In Review: Neverworld Wake
Neverworld Wake is the best sheet (of paper) I read last year! I’m not going to bit around the bush with this one. I thought it was average, surprised me in the end, changed my whole perspective of the book. And that’s it! And that’s why I loved it so much. Still not convinced? Then, let me try to change your mind.
Author: Marisha Pessl Pages: 324 Genre: YA, Mystery, Fantasy
Synopsis:
Five friends – the beautiful elite at their exclusive prep school – reunite a year after graduation. After a night out, they narrowly avoid a collision with a car on a deserted road. Back at the mansion belonging to one of the girls, a storm rages and a mysterious man knocks on the door, announcing something world-shattering. The friends must make a choice: one of them will live, and the rest will die. And the decision must be unanimous. So begins the Neverworld Wake. The nightmare. The nothingness. Time backbends and they are fated to repeat that day, but fears are now physical and memories come alive in horrifying ways. How will they vote? And will they be able to escape the Neverworld?
Review:
As I said in my introduction, I didn’t enjoy everything about this book. In fact, for most of the book, I thought it was going to be average. I wasn’t hatting the story, but it has some little “thingies” here and there kind of cliché/kind of predictable. No, no one let out a breath they didn’t know they were holding. It was “things” more plot-related than that. From the first few chapters, I could predict the plot twist that was coming. I just didn’t know exactly how it was. Yet, I still wanted to keep on reading to discover what was being hidden from me. And when the truth was revealed, it was a big meh moment. I’ve seen this plot twist happen so many times in movies and books that I could spot it miles away. And I get it’s pretty hard to surprise a reader when it comes to mysteries because, after watching/reading it once or twice, it becomes predictable. Although my relationship with this book doesn’t end here. Once I reached the last chapters, it changed my perception of the entire story.

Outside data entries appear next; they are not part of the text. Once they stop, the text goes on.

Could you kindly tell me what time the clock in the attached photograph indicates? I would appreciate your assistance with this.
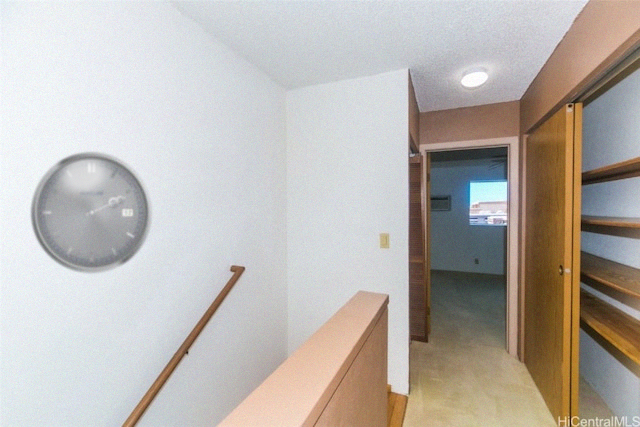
2:11
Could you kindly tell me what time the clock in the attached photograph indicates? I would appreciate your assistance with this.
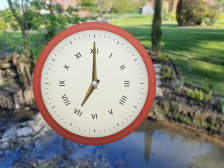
7:00
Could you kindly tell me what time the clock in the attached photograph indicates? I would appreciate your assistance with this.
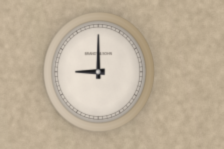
9:00
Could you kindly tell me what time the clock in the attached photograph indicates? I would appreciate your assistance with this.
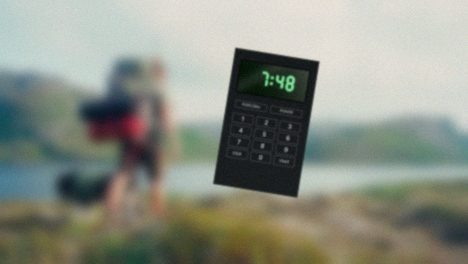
7:48
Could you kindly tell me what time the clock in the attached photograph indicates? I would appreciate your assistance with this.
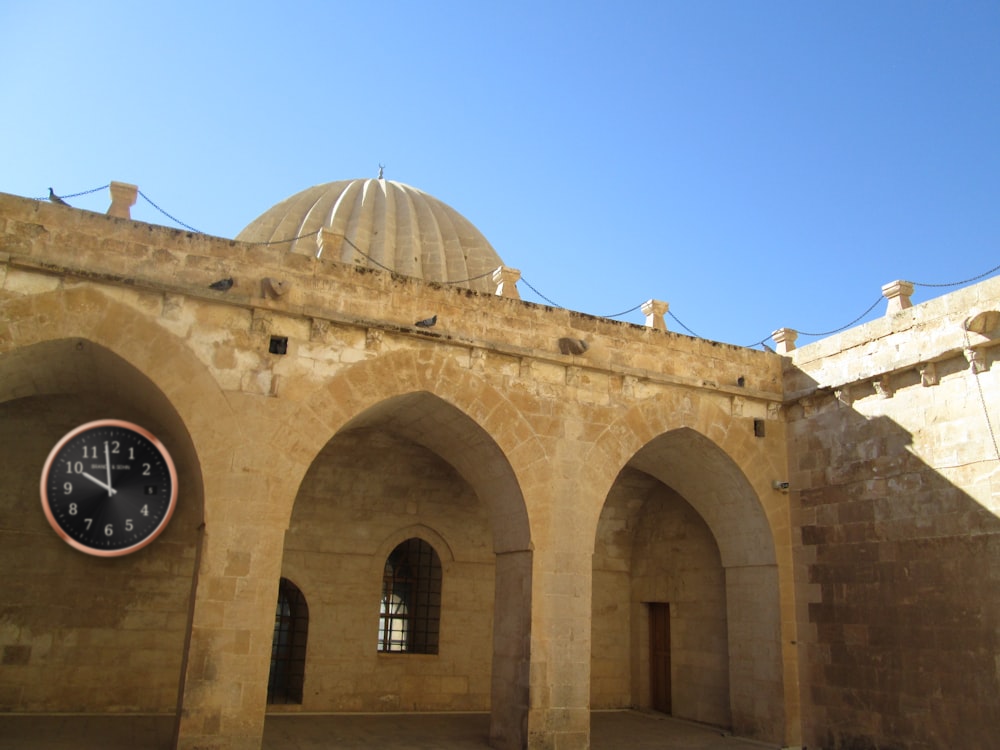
9:59
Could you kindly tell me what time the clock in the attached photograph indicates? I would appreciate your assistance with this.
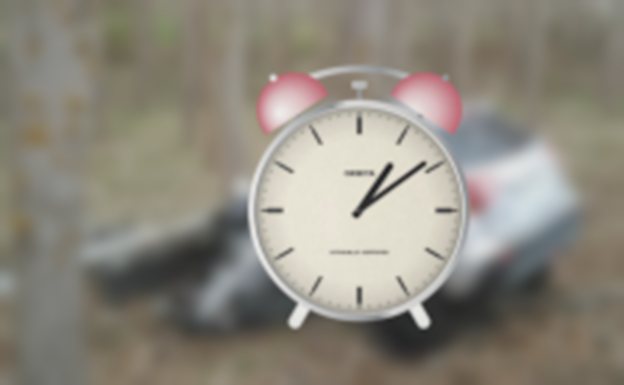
1:09
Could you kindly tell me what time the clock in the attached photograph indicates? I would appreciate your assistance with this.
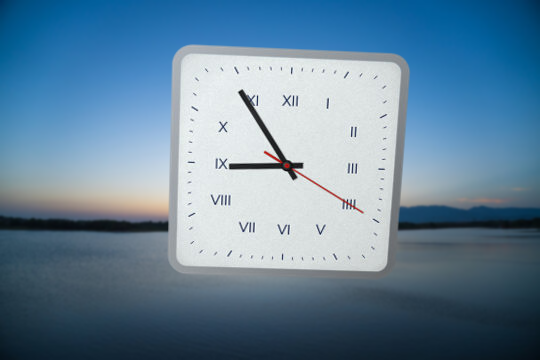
8:54:20
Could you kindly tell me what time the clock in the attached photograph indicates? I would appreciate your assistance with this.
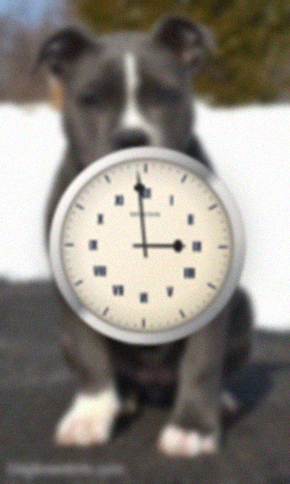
2:59
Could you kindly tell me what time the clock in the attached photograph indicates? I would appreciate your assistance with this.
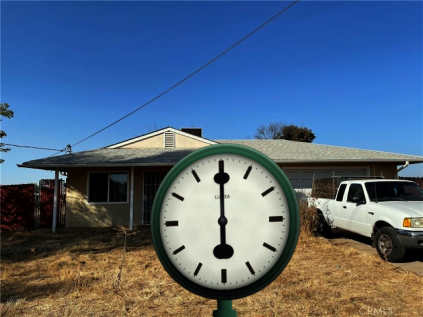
6:00
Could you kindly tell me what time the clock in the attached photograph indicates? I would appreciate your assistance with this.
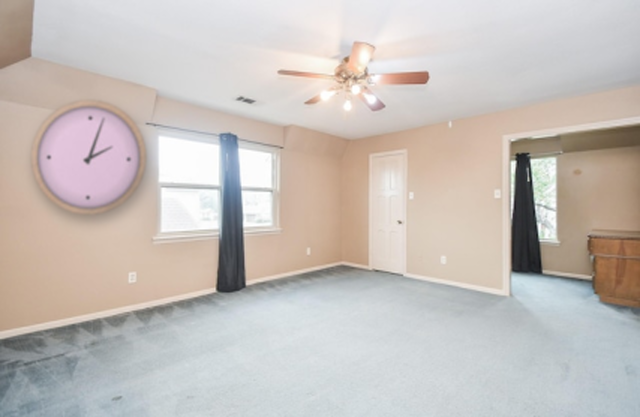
2:03
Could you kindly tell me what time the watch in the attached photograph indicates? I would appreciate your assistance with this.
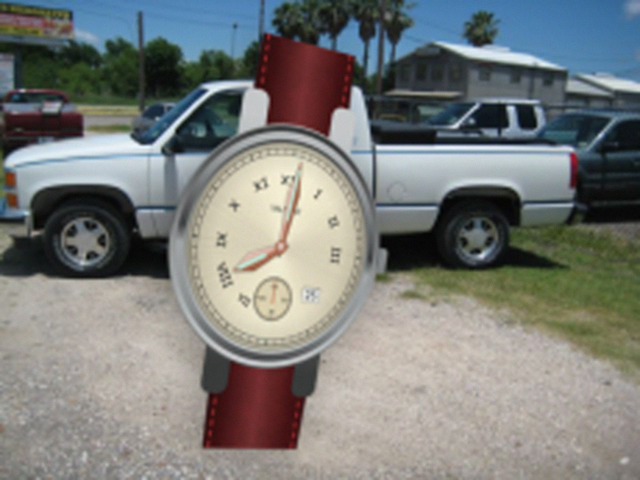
8:01
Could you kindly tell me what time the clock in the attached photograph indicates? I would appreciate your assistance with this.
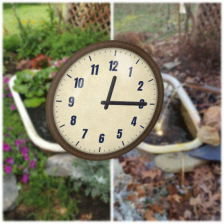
12:15
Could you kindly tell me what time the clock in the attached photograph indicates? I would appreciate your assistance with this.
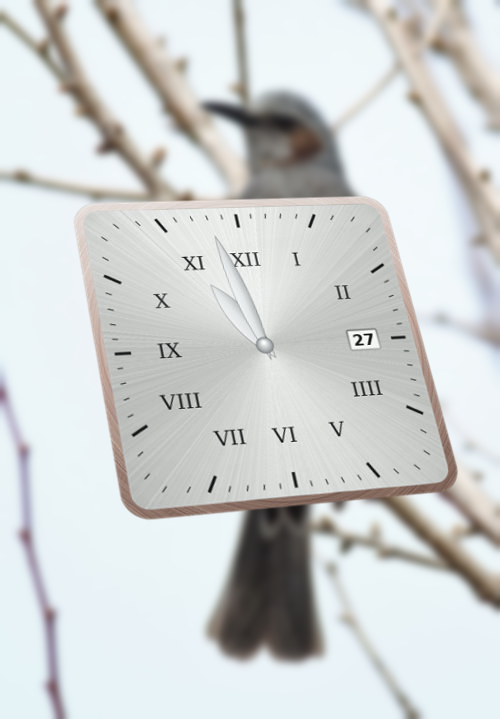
10:58
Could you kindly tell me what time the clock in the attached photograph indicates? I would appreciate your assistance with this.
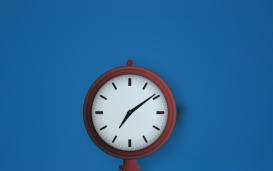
7:09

I don’t want to say that, in the end, there is another plot twist because actually nothing happens. But from how I perceived the story, there is a second plot twist that I was not expecting. Just when I thought that this book couldn’t surprise me, it delivered the best ending. And that semi plot twist – I’ll call it that – was what changed my opinion on this book and made it a hundred times better.
Bee is the typical YA protagonist written a million times. She’s sweet, shy, friendly, innocent, pure, made to be loveable and to make the reader care for her. Maybe because she was so “vulgar”, I didn’t connect with her. I was only rooting for her to survive the Neverworld because of her parents. The close and friendly relationship Bee has with them is what made me hope she wouldn’t die. I couldn’t stand the idea of them burying their daughter. But apart from that, I didn’t care about any character. For all I care, the entire group of friends could all die. I wouldn’t mind.
Being detached from the characters and adding some dragging chapters was the right blend to DNF city. Although that thought never crossed my mind. Understanding what was the Neverworld, why the group slipt up, and how the sixth friend and Bee’s boyfriend died was mysterious enough to keep me interested. I wanted to keep on reading.
One of the beauties of the Neverworld is that it’s made up. There aren’t any rules. There aren’t any references. So it can be anything. And the author took great advantage of that. I started reading about the Neverworld in one way and ended with a different version of it. It can get confusing, but at the same time, it’s not meant to make sense. It’s limbo. It’s an in-between place. Logic doesn’t apply. So instead of trying to find any rules, I just went with it. You fly? Nice. Breath underwater? Great. And so, I stopped questioning it.
The Neverworld was actually something that didn’t bother me as much as I thought it would. After all, it’s a fantasy place, and I keep a strict distinction between sci-fi and fantasy because I usually enjoy one more than the other. I prefer to get an explanation and logical sense added to something made up, and the Neverworld completely rejects that. Although having that semi plot twist allowed me to create a logic for myself and find the Neverworld logical in all its unlogical.
The end of Neverworld Wake has a similar structure to We Were Liars by E. Lockhart. It has a proper ending, it’s not left open or in a cliffhanger, but it’s fluid enough to have different interpretations. In We Were Liars – spoiler heads up! – it’s never clear if Cadence is hallucinating her friends or if they are ghosts so, each reader chooses the option they prefer the most. The ending is still the same, the entire story is still the same, but what the reader reads between the lines can be different. And that changes everything. I’m glad I had the opportunity again to read the story in my own way. I wasn’t tied down to facts and events that took the story only in one direction – I’ve always been more of the Jonas Brothers kind of gal anyway. I could change the story to fit what I prefer to read.
Neverworld Wake was kind of a gem I stumble upon. It had a blend of moments that took away my enjoyment of the story, the predictable plot, the characters, the fantastical elements. But then, I was so surprised with the end that made me look at everything left behind that I didn’t like, that I found boring, and changed it for the better.
Have you Neverworld Wake by Merissa Pesslr? Did you enjoy it? Did you also found it predictable?